**Document section**
⟨
Call for Proposals

The 2017 AAC&U Annual Meeting POD Pre-Meeting Workshop

About POD

The Professional and Organizational Development Network in Higher Education (POD) fosters human development in higher education through faculty, instructional, and organizational development. POD comprises nearly 1,800 members – faculty and teaching assistant developers, faculty, administrators, consultants, and others who perform roles that value teaching and learning in higher education. While POD members come primarily from the U.S. and Canada, the membership also represents many other countries.

The Professional and Organizational Development Network in Higher Education encourages the advocacy of the on-going enhancement of teaching and learning through faculty and organizational development. To this end it supports the work of educational developers and champions their importance to the academic enterprise. For the full mission statement, see the POD Network website (http://podnetwork.org).
⟩
**Exercise**
According to the call for proposals, about how many members does POD have?

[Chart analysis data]
⟨
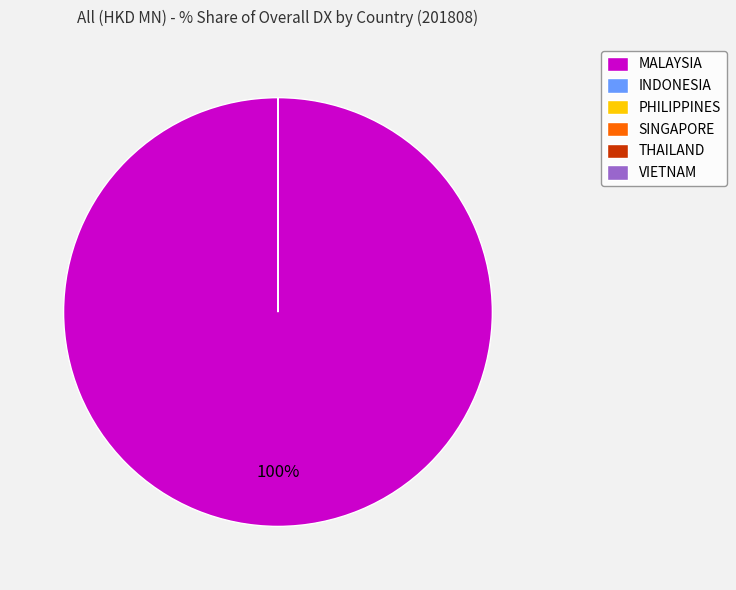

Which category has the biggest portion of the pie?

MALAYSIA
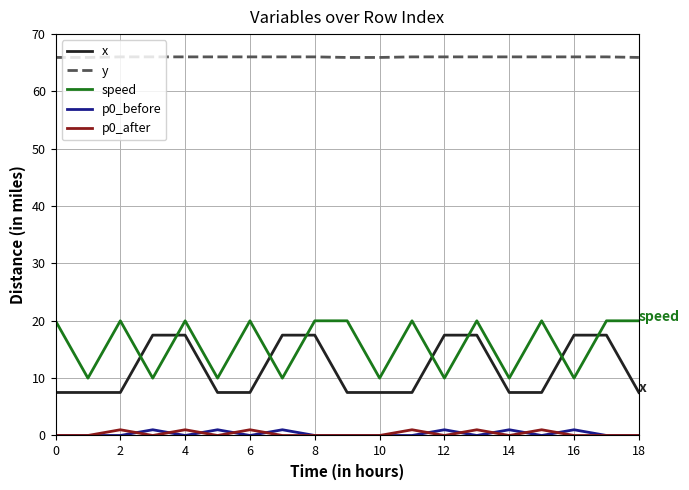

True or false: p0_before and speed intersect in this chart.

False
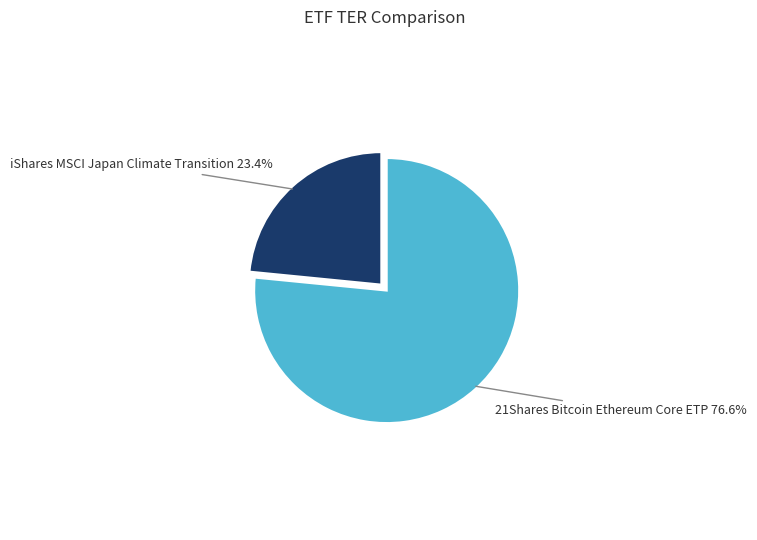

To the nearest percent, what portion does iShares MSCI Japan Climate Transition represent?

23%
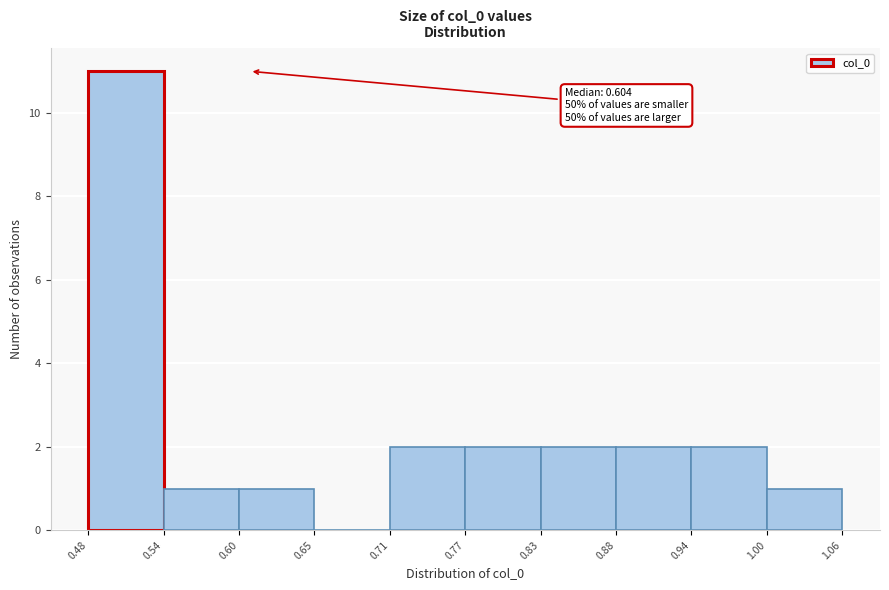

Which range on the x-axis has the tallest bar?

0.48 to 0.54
⟩
⟨
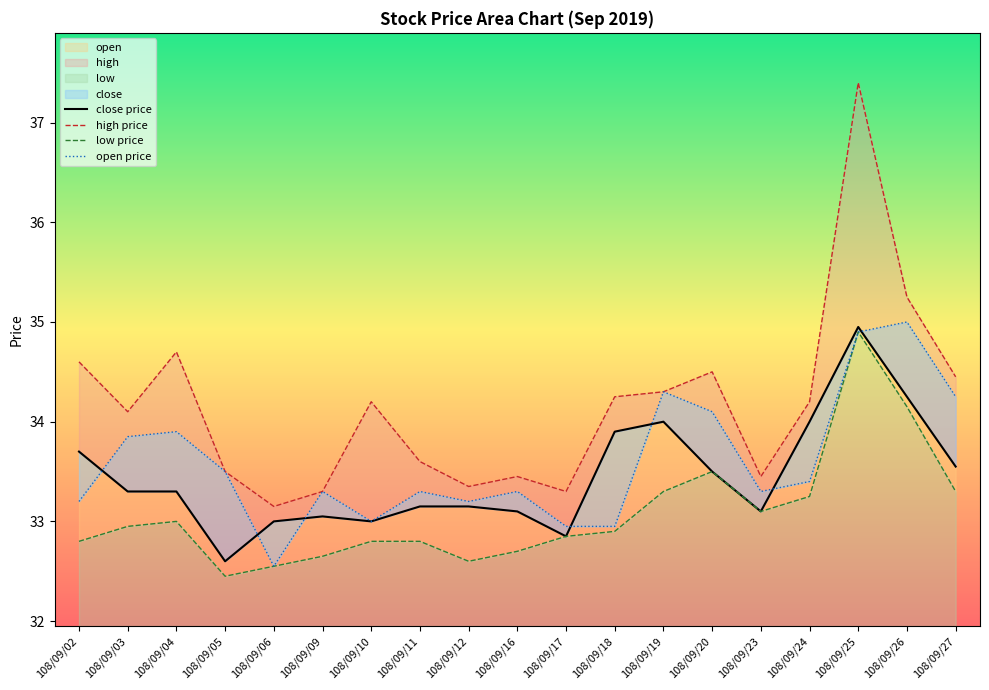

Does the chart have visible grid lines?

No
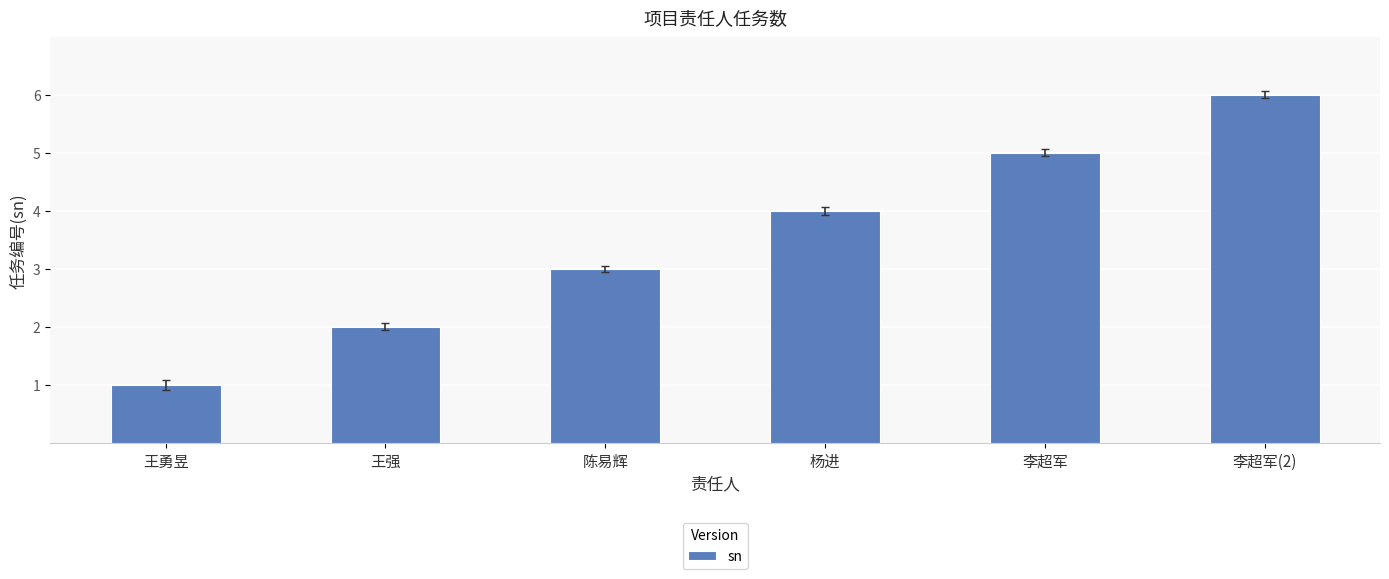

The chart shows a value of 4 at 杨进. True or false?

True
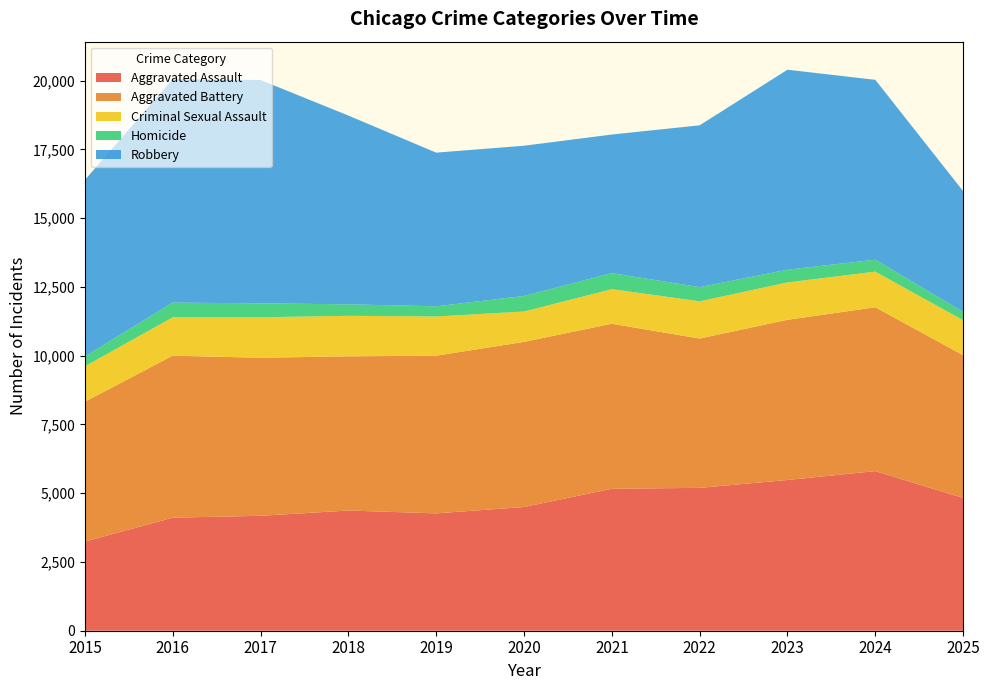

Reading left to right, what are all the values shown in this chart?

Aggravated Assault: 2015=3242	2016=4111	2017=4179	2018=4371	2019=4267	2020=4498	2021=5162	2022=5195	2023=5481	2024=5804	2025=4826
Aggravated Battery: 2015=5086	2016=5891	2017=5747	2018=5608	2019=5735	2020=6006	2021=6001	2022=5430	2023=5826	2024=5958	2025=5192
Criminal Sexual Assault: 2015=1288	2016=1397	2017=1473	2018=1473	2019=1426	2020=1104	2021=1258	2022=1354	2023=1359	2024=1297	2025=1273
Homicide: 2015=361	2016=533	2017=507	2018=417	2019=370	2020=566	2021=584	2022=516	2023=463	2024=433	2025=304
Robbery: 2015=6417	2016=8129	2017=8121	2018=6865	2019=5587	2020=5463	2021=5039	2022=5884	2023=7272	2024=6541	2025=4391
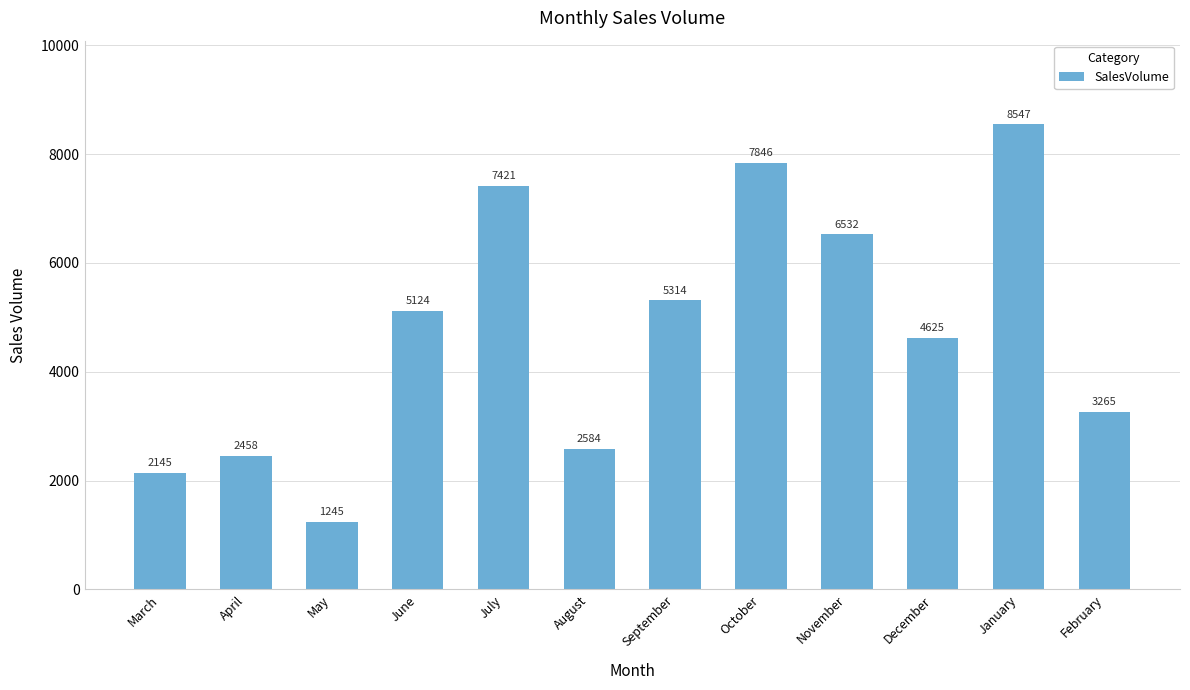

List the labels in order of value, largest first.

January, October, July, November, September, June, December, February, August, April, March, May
⟩
**Final answer**
POD has nearly 1,800 members.